= Henry Condell (musician) =

English violinist and composer

Henry Condell (1757–1834), was an English violinist and composer.

==Life==
Condell was baptised at the end of 1757 at St Martin-in-the-Fields, London, the son of John Condell and his partner Ann Wilson. He first performed in public in 1771, on the harpsichord.

Around 1800 Condell was a prominent member of the orchestras of the King's Theatre, Drury Lane, and Covent Garden.
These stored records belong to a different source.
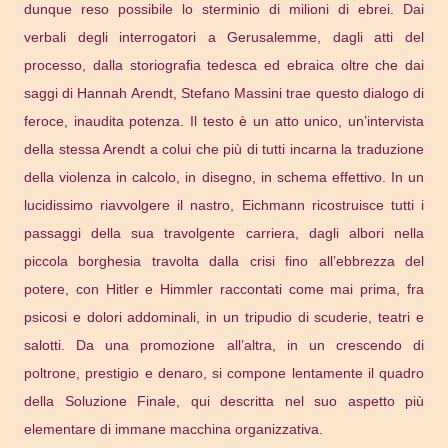
dunque reso possibile lo sterminio di milioni di ebrei. Dai
verbali degli interrogatori a Gerusalemme, dagli atti del
processo, dalla storiografia tedesca ed ebraica oltre che dai
saggi di Hannah Arendt, Stefano Massini trae questo dialogo di
feroce, inaudita potenza. Il testo è un atto unico, un’intervista
della stessa Arendt a colui che più di tutti incarna la traduzione
della violenza in calcolo, in disegno, in schema effettivo. In un
lucidissimo riavvolgere il nastro, Eichmann ricostruisce tutti i
passaggi della sua travolgente carriera, dagli albori nella
piccola borghesia travolta dalla crisi fino all’ebbrezza del
potere, con Hitler e Himmler raccontati come mai prima, fra
psicosi e dolori addominali, in un tripudio di scuderie, teatri e
salotti. Da una promozione all’altra, in un crescendo di
poltrone, prestigio e denaro, si compone lentamente il quadro
della Soluzione Finale, qui descritta nel suo aspetto più
elementare di immane macchina organizzativa.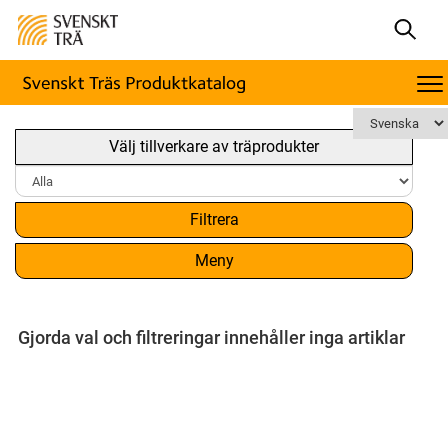
Välj tillverkare av träprodukter
Filtrera
Meny
Gjorda val och filtreringar innehåller inga artiklar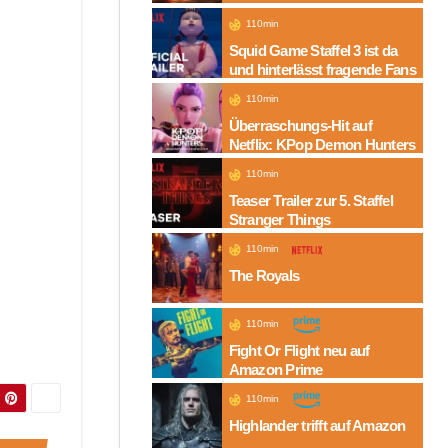
Folgen auf Amazon
110min
Squid Game Staffel 3 ist da
und hinterlässt fragende Fans
110min
Überraschungs-Hit auf
Netflix: KPop Demon Hunters
110min
Teaser Trailer zur 5. Staffel
Stranger Things
110min
The Royals
110min
Fight Or Flight neu auf
Amazon Prime
110min
Highlander trifft auf Amazon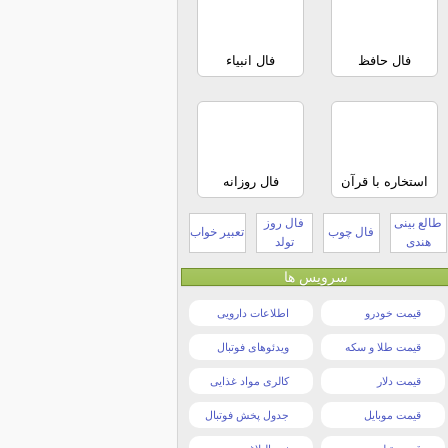
فال حافظ
فال انبیاء
استخاره با قرآن
فال روزانه
طالع بینی
فال روز
فال چوب
تعبیر خواب
هندی
تولد
سرویس ها
قیمت خودرو
اطلاعات دارویی
قیمت طلا و سکه
ویدئوهای فوتبال
قیمت دلار
کالری مواد غذایی
قیمت موبایل
جدول پخش فوتبال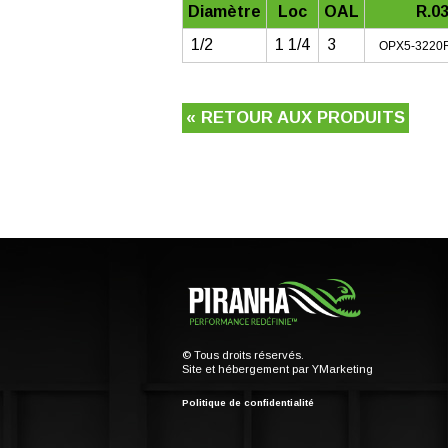
Diamètre
Loc
OAL
R.0
1/2
1 1/4
3
OPX5-3220
« RETOUR AUX PRODUITS
© Tous droits réservés.
Site et hébergement par
YMarketing
Politique de confidentialité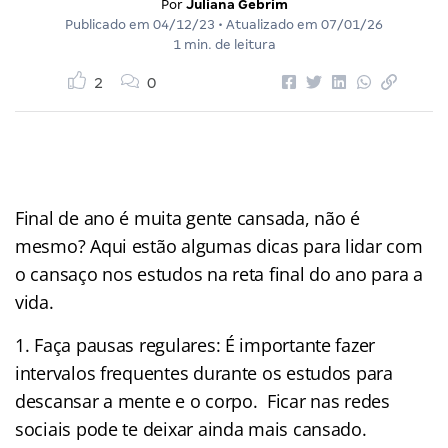
Por
Juliana Gebrim
Publicado em
04/12/23
• Atualizado em
07/01/26
1 min. de leitura
2
0
Final de ano é muita gente cansada, não é
mesmo? Aqui estão algumas dicas para lidar com
o cansaço nos estudos na reta final do ano para a
vida.
1. Faça pausas regulares: É importante fazer
intervalos frequentes durante os estudos para
descansar a mente e o corpo. Ficar nas redes
sociais pode te deixar ainda mais cansado.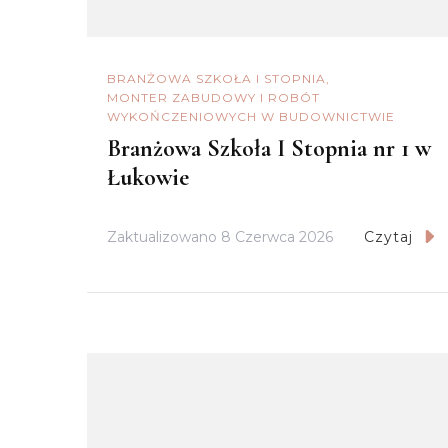
BRANŻOWA SZKOŁA I STOPNIA
MONTER ZABUDOWY I ROBÓT
WYKOŃCZENIOWYCH W BUDOWNICTWIE
Branżowa Szkoła I Stopnia nr 1 w
Łukowie
Zaktualizowano
8 Czerwca 2026
Czytaj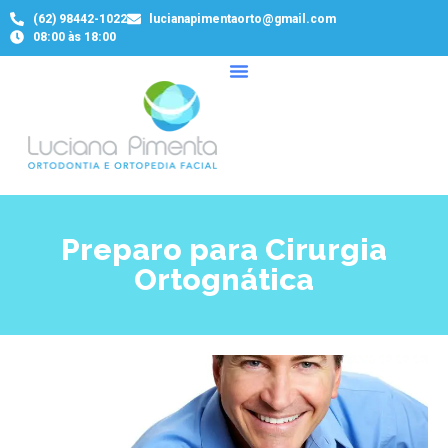
(62) 98442-1022
lucianapimentaorto@gmail.com
08:00 às 18:00
Preparo para Cirurgia
Ortognática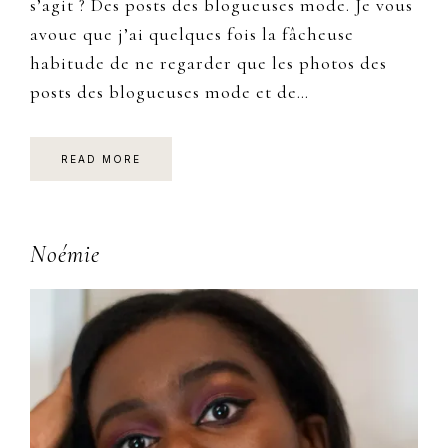
s’agit ? Des posts des blogueuses mode. Je vous
avoue que j’ai quelques fois la fâcheuse
habitude de ne regarder que les photos des
posts des blogueuses mode et de…
READ MORE
Primary
Noémie
Sidebar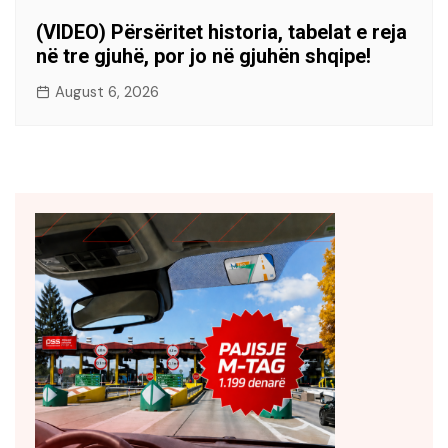
(VIDEO) Përsëritet historia, tabelat e reja
në tre gjuhë, por jo në gjuhën shqipe!
August 6, 2026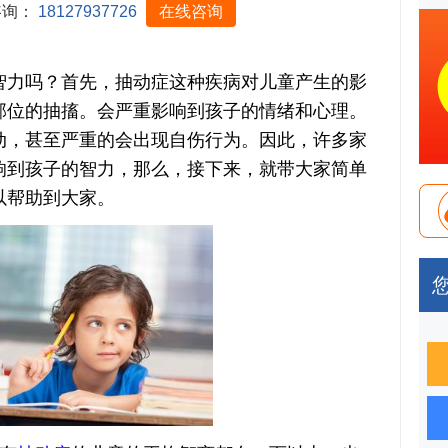
咨询：
18127937726
在线咨询
力吗？首先，抽动症这种疾病对儿童产生的影
部位的抽搐。会严重影响到孩子的情绪和心理。
动，甚至严重的会出现自伤行为。因此，许多家
响到孩子的智力，那么，接下来，就带大家简单
以帮助到大家。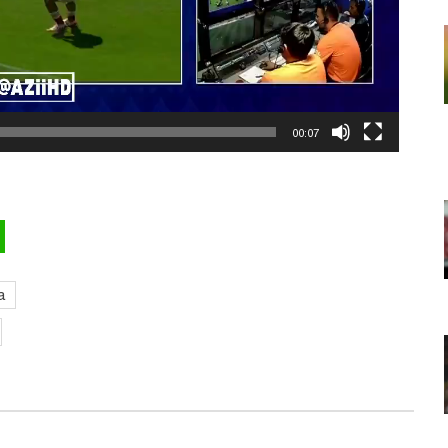
00:07
a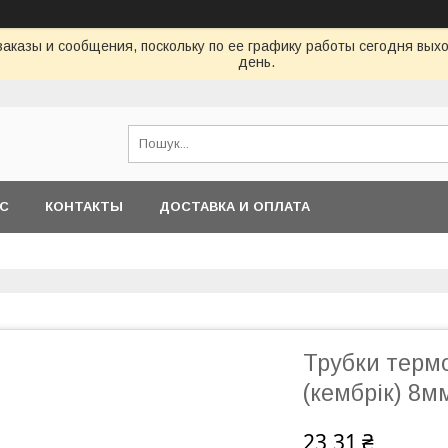
аказы и сообщения, поскольку по ее графику работы сегодня вых
день.
АС
КОНТАКТЫ
ДОСТАВКА И ОПЛАТА
Трубки термо
(кембрік) 8м
23,31 ₴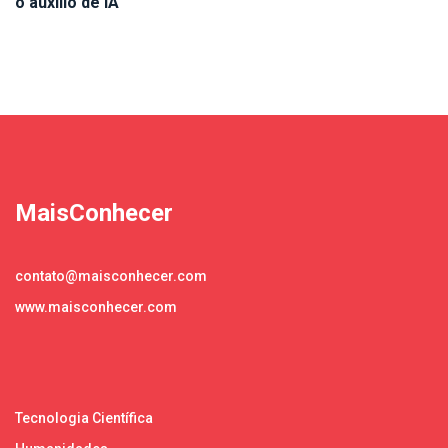
o auxílio de IA
MaisConhecer
contato@maisconhecer.com
www.maisconhecer.com
Tecnologia Científica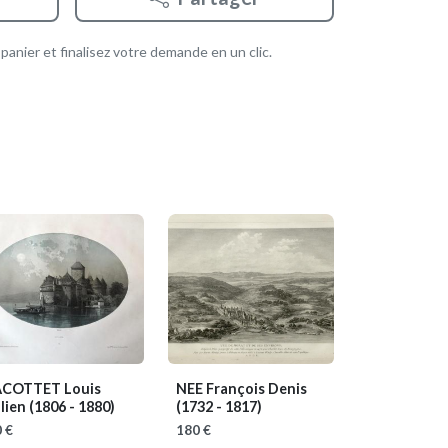
anier et finalisez votre demande en un clic.
ACOTTET Louis
NEE François Denis
ulien
(1806 - 1880)
(1732 - 1817)
 €
180 €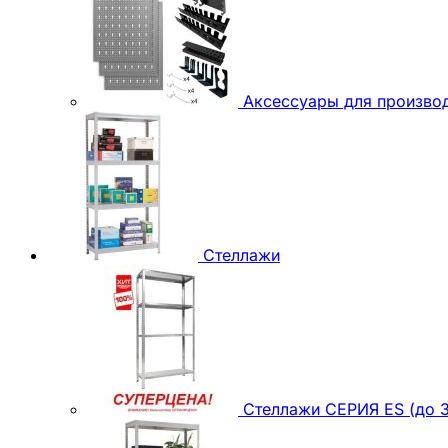
Аксессуары для произво
Стеллажи
Стеллажи СЕРИЯ ES (до 3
He died at Cave House, Battersea, after a long illness, on 24 June 1824.

==Works==
In 1803 Condell wrote an overture to William Dimond's historical play The Hero of the North (produced at Drury Lane 19 February 1803), and in 1804 for John Fawcett's ballet The Enchanted Island, played at the Haymarket Theatre. In 1803 he set the musical farce Who wins, or the Widow's Choice (Covent Garden, 25 February). In 1810 he wrote music for Frederic Reynolds's Bridal Ring (Covent Garden, 16 October) In the same year Transformation, ascribed to John Till Allingham, with music by Condell, was produced by the Drury Lane company at the Lyceum Theatre (30 November).

Condell also wrote overtures to The House to be sold (probably Michael Kelly's opera played at Drury Lane in 1802), and to Love laughs at Locksmiths; and incidental music in Aladdin, performed at Covent Garden, a set of six songs dedicated to Lady Lake, and some harpsichord duets. In 1811 he gained a prize at the Catch Club for his glee Loud blowe the wyndes.